- The Washington Times - Thursday, January 11, 2018

Any move by special counsel Robert Mueller to go beyond collusion and obstruction of justice to probe possible money laundering by President Trump and his family could trigger a major constitutional clash — and present Congress with a massive political headache.

With nearly eight months gone by and some $7 million spent on Mr. Mueller’s Russia probe, speculation is mounting over when, whether and how the former FBI director might attempt to charge President Trump with a crime.

While sources say Mr. Mueller is “obsessed” with examining Mr. Trump’s network of business interests for potential money laundering infractions, there is a raging debate among legal scholars over whether that actually falls within the special counsel’s mandate.

That debate spilled into the open last week, when lawyers for Paul Manafort filed a lawsuit in U.S. federal court directly challenging Mr. Mueller’s legal authority to investigate and indict the former Trump campaign manager on pre-2016 money laundering charges.

The Manafort case could take months if not much longer to wind its way through the courts, and with that as a backdrop, several legal scholars told The Washington Times that any move by Mr. Mueller to pursue the money laundering and Mr. Trump’s personal finances would be on far shakier ground, and end up in the lap of Congress to adjudicate.

“The most important thing we do as a democracy is get together every four years to elect a president,” said Federalist Society co-founder Steven Calabresi, a law professor at Northwestern University. “And before the nation decides to overturn one of those elections, Congress will consider everything as it debates what sort of conduct is so harmful that it would justify doing that.”

Passing on to Congress criminal charges such as money laundering — and possibly triggering impeachment proceedings — would be driven by Mr. Mueller’s desire to sidestep the debate over whether a special counsel even has the authority to bring charges directly against a sitting president, the nation’s chief law enforcement officer, sources say.

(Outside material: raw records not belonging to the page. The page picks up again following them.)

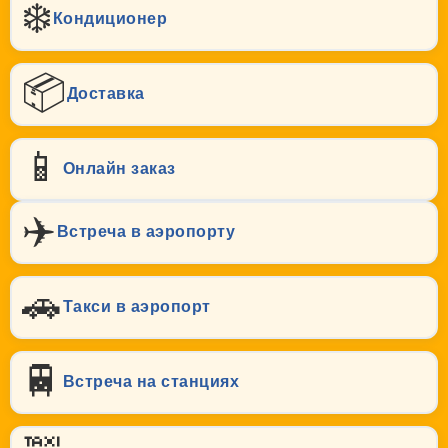
❄️
Кондиционер
📦
Доставка
📱
Онлайн заказ
✈️
Встреча в аэропорту
🚗
Такси в аэропорт
🚆
Встреча на станциях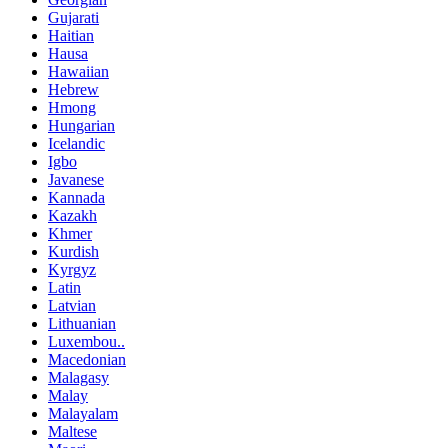
Gujarati
Haitian
Hausa
Hawaiian
Hebrew
Hmong
Hungarian
Icelandic
Igbo
Javanese
Kannada
Kazakh
Khmer
Kurdish
Kyrgyz
Latin
Latvian
Lithuanian
Luxembou..
Macedonian
Malagasy
Malay
Malayalam
Maltese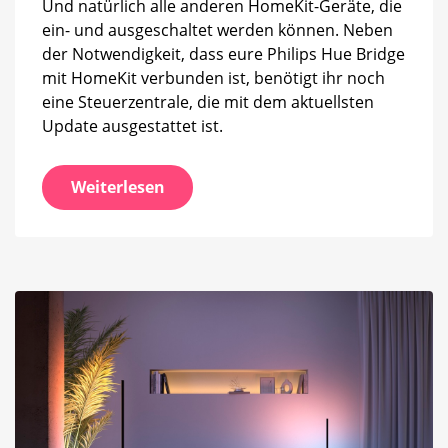
Und natürlich alle anderen HomeKit-Geräte, die
ein- und ausgeschaltet werden können. Neben
der Notwendigkeit, dass eure Philips Hue Bridge
mit HomeKit verbunden ist, benötigt ihr noch
eine Steuerzentrale, die mit dem aktuellsten
Update ausgestattet ist.
Weiterlesen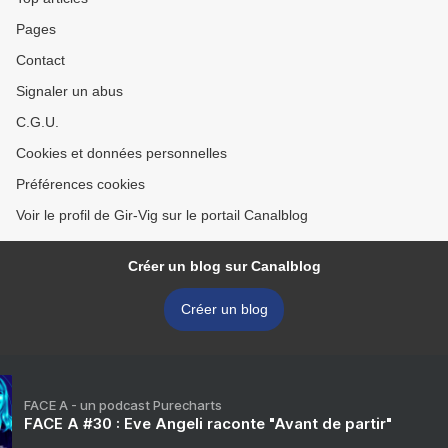
Pages
Contact
Signaler un abus
C.G.U.
Cookies et données personnelles
Préférences cookies
Voir le profil de Gir-Vig sur le portail Canalblog
Créer un blog sur Canalblog
Créer un blog
FACE A - un podcast Purecharts
FACE A #30 : Eve Angeli raconte "Avant de partir"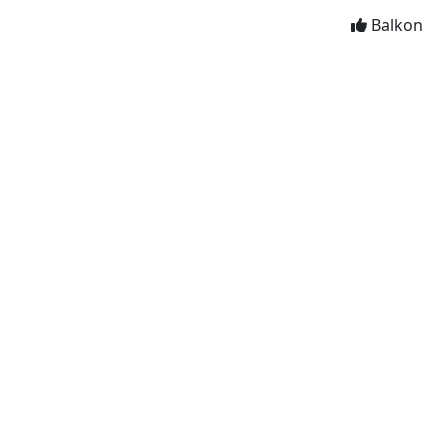
Balkon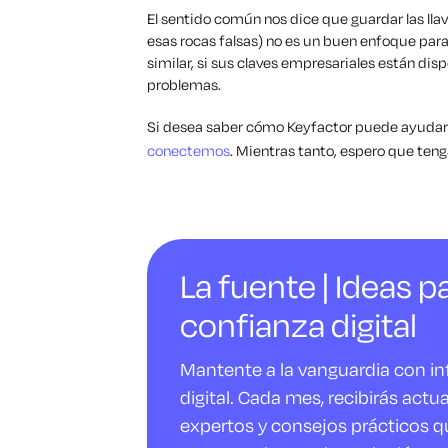
El sentido común nos dice que guardar las lla
esas rocas falsas)
no
es un buen enfoque para 
similar, si sus claves empresariales están di
problemas.
Si desea saber cómo Keyfactor puede ayudarl
conectemos
. Mientras tanto, espero que tenga
La fuente | Ideas pa
confianza digital
Mantente a la vanguardia con i
digital. Cada mes, recibirás actu
expertos y consejos prácticos q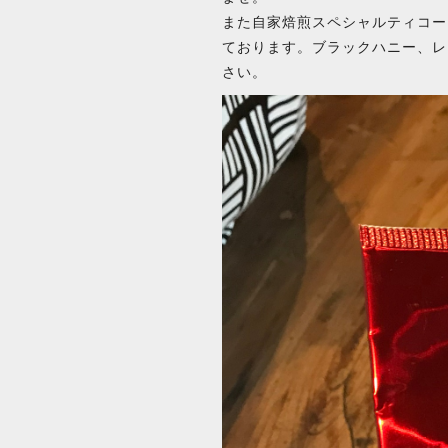
また自家焙煎スペシャルティコー
ております。ブラックハニー、レ
さい。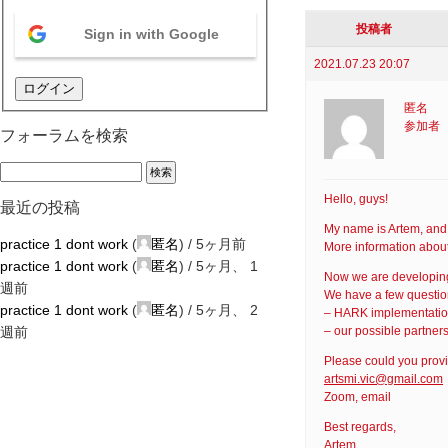
投稿者
Sign in with Google
2021.07.23 20:07
ログイン
匿名
参加者
フォーラムを検索
Hello, guys!
最近の投稿
My name is Artem, and
practice 1 dont work
(
匿名
) /
5ヶ月前
More information abou
practice 1 dont work
(
匿名
) /
5ヶ月、 1
Now we are developin
週前
We have a few question
practice 1 dont work
(
匿名
) /
5ヶ月、 2
– HARK implementation 
週前
– our possible partners
Please could you prov
artsmi.vic@gmail.com
Zoom, email
Best regards,
Artem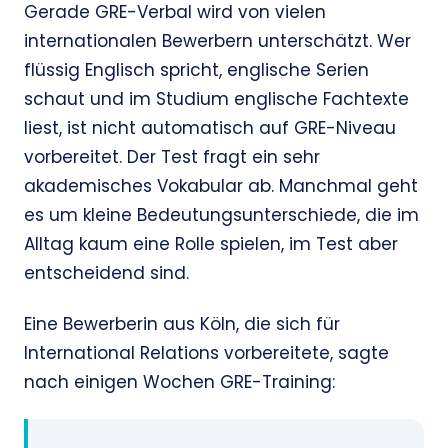
Gerade GRE-Verbal wird von vielen
internationalen Bewerbern unterschätzt. Wer
flüssig Englisch spricht, englische Serien
schaut und im Studium englische Fachtexte
liest, ist nicht automatisch auf GRE-Niveau
vorbereitet. Der Test fragt ein sehr
akademisches Vokabular ab. Manchmal geht
es um kleine Bedeutungsunterschiede, die im
Alltag kaum eine Rolle spielen, im Test aber
entscheidend sind.
Eine Bewerberin aus Köln, die sich für
International Relations vorbereitete, sagte
nach einigen Wochen GRE-Training: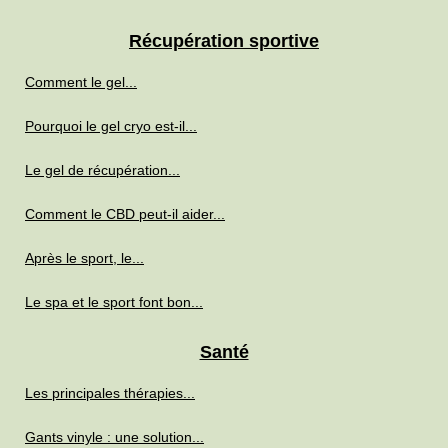
Récupération sportive
Comment le gel...
Pourquoi le gel cryo est-il...
Le gel de récupération...
Comment le CBD peut-il aider...
Après le sport, le...
Le spa et le sport font bon...
Santé
Les principales thérapies...
Gants vinyle : une solution...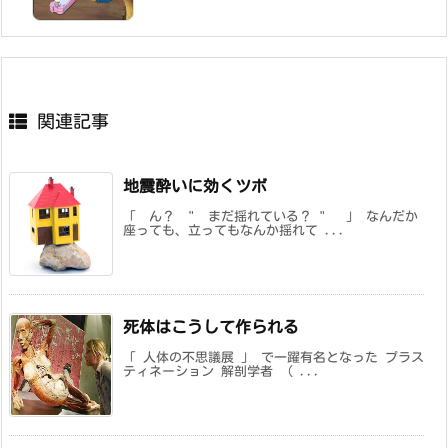
関連記事
地震酔いに効くツボ
「 ん？ " まだ揺れている？ " 」 なんだか
座っても、立ってもなんか揺れて ...
死体はこうして作られる
「 人体の不思議展 」 で一躍有名となった プラス
ティネーション 解剖学者 （ ...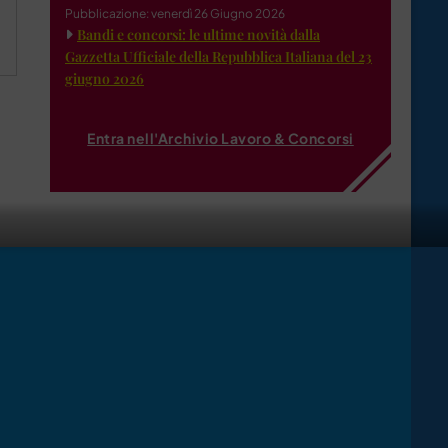
Pubblicazione: venerdì 26 Giugno 2026
Bandi e concorsi: le ultime novità dalla
Gazzetta Ufficiale della Repubblica Italiana del 23
giugno 2026
Entra nell'Archivio Lavoro & Concorsi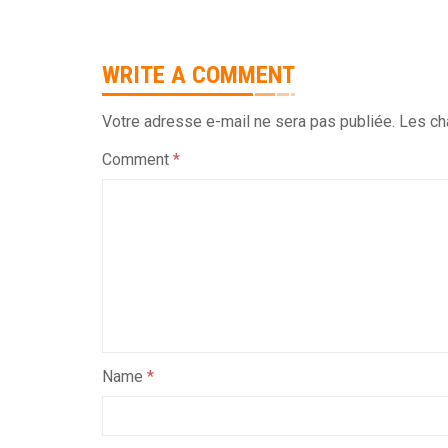
WRITE A COMMENT
Votre adresse e-mail ne sera pas publiée.
Les ch
Comment
*
Name
*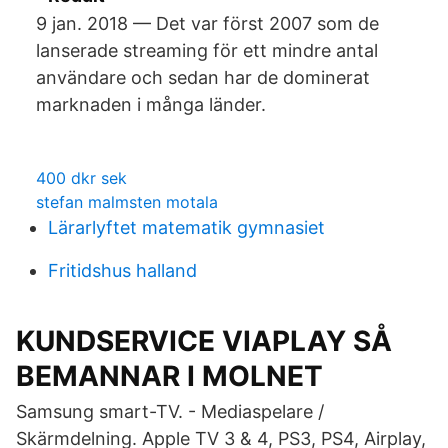
9 jan. 2018 — Det var först 2007 som de
lanserade streaming för ett mindre antal
användare och sedan har de dominerat
marknaden i många länder.
400 dkr sek
stefan malmsten motala
Lärarlyftet matematik gymnasiet
Fritidshus halland
KUNDSERVICE VIAPLAY SÅ
BEMANNAR I MOLNET
Samsung smart-TV. - Mediaspelare /
Skärmdelning. Apple TV 3 & 4, PS3, PS4, Airplay,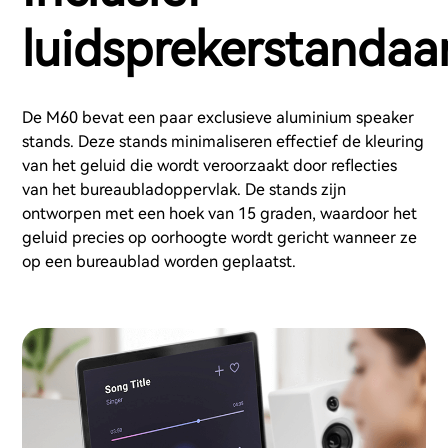
luidsprekerstandaa
De M60 bevat een paar exclusieve aluminium speaker
stands. Deze stands minimaliseren effectief de kleuring
van het geluid die wordt veroorzaakt door reflecties
van het bureaubladoppervlak. De stands zijn
ontworpen met een hoek van 15 graden, waardoor het
geluid precies op oorhoogte wordt gericht wanneer ze
op een bureaublad worden geplaatst.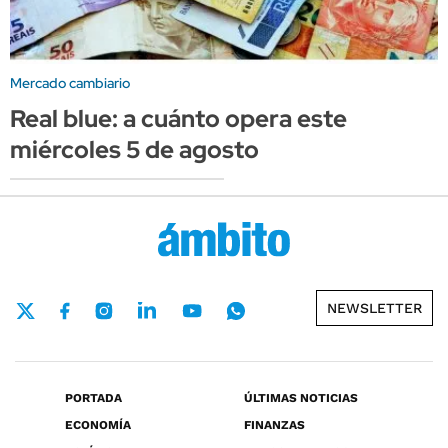
Mercado cambiario
Real blue: a cuánto opera este
miércoles 5 de agosto
NEWSLETTER
PORTADA
ÚLTIMAS NOTICIAS
ECONOMÍA
FINANZAS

Mr. Calabresi, who once clerked for conservative Supreme Court Justice Antonin Scalia, said Congress is exactly where charges against a sitting president should be debated.

But as the impeachment and Senate trial of President Bill Clinton proved two decades ago, the congressional debate would inevitably become contentious and partisan, and could spiral into unexpected directions.

Ronald Rotunda, who served as an adviser to independent counsel Kenneth W. Starr’s in the probe of Mr. Clinton and also worked on the investigative team during Watergate, said that the legal concept of “scienter” could play a key role.

Scienter, he explained, refers to “intent or knowledge of wrongdoing” — the concept that an offending party has knowledge of the “wrongness” or criminality of an act.

“In the case of holding Mr. Trump criminally accountable,” Mr. Rotunda said, “it would have to be proved that he individually approved or ratified criminal money laundering. But if one of his minions did, he would not be accountable.”

Sources close to Mr. Mueller have told The Times that that is what his investigators are currently attempting to determine. It could take months, years or never, another legal expert told the times.

Mr. Rotunda added, “To paraphrase Oliver Wendell Holmes Jr.: Even a dog distinguishes between being tripped over and being kicked. That is the question for Mueller — he will have to show that Mr. Trump himself knew of money laundering.”

Mr. Calabresi, who has long questioned the sweeping authority given to special counsels and special prosecutor, said Mr. Mueller’s team should be pressed on how any money laundering charge relates to the original mandate to investigate the charges of collusion and Russian meddling in the 2016 election.

“That’s another serious matter,” he said. “How is money laundering — which I do not think President Trump ever did — somehow connected to Mr. Mueller’s Russia probe?”

The debate over authority is unlikely to end even if, as some expect, Mr. Mueller turns over any findings on money laundering to lawmakers on Capitol Hill to act on as they wish. Many critics in Congress say they fear the special counsel has already exceeded his mandate.

But Mr. Calabresi said any Mueller referral to Congress “could also provide the nation an opportunity to witness a vigorous debate about something very big-picture and conceptual — the “criminalization of Mr. Trump’s politics.”

The Trump White House has long argued that suspicions of Russian collusion, and subsequent congressional and federal probes into the issue that have hung over the administration since its start, have been driven by Democratic Party and Obama-era appointed figures at the top of the Washington establishment seeking revenge for Hillary Clinton’s 2016 election loss.

Mr. Trump has repeatedly condemned the probe into collusion between his campaign and the Kremlin “a witch hunt” and “a hoax.”

For Mr. Calabresi and other skeptics, the expanded Mueller probe threatens to expand a trend where political opponents try to “criminalize” policy disagreements with their opponents.

“It’s an American tradition that we don’t send those we disagree with politically to the guillotine like they did in the French Revolution,” he said.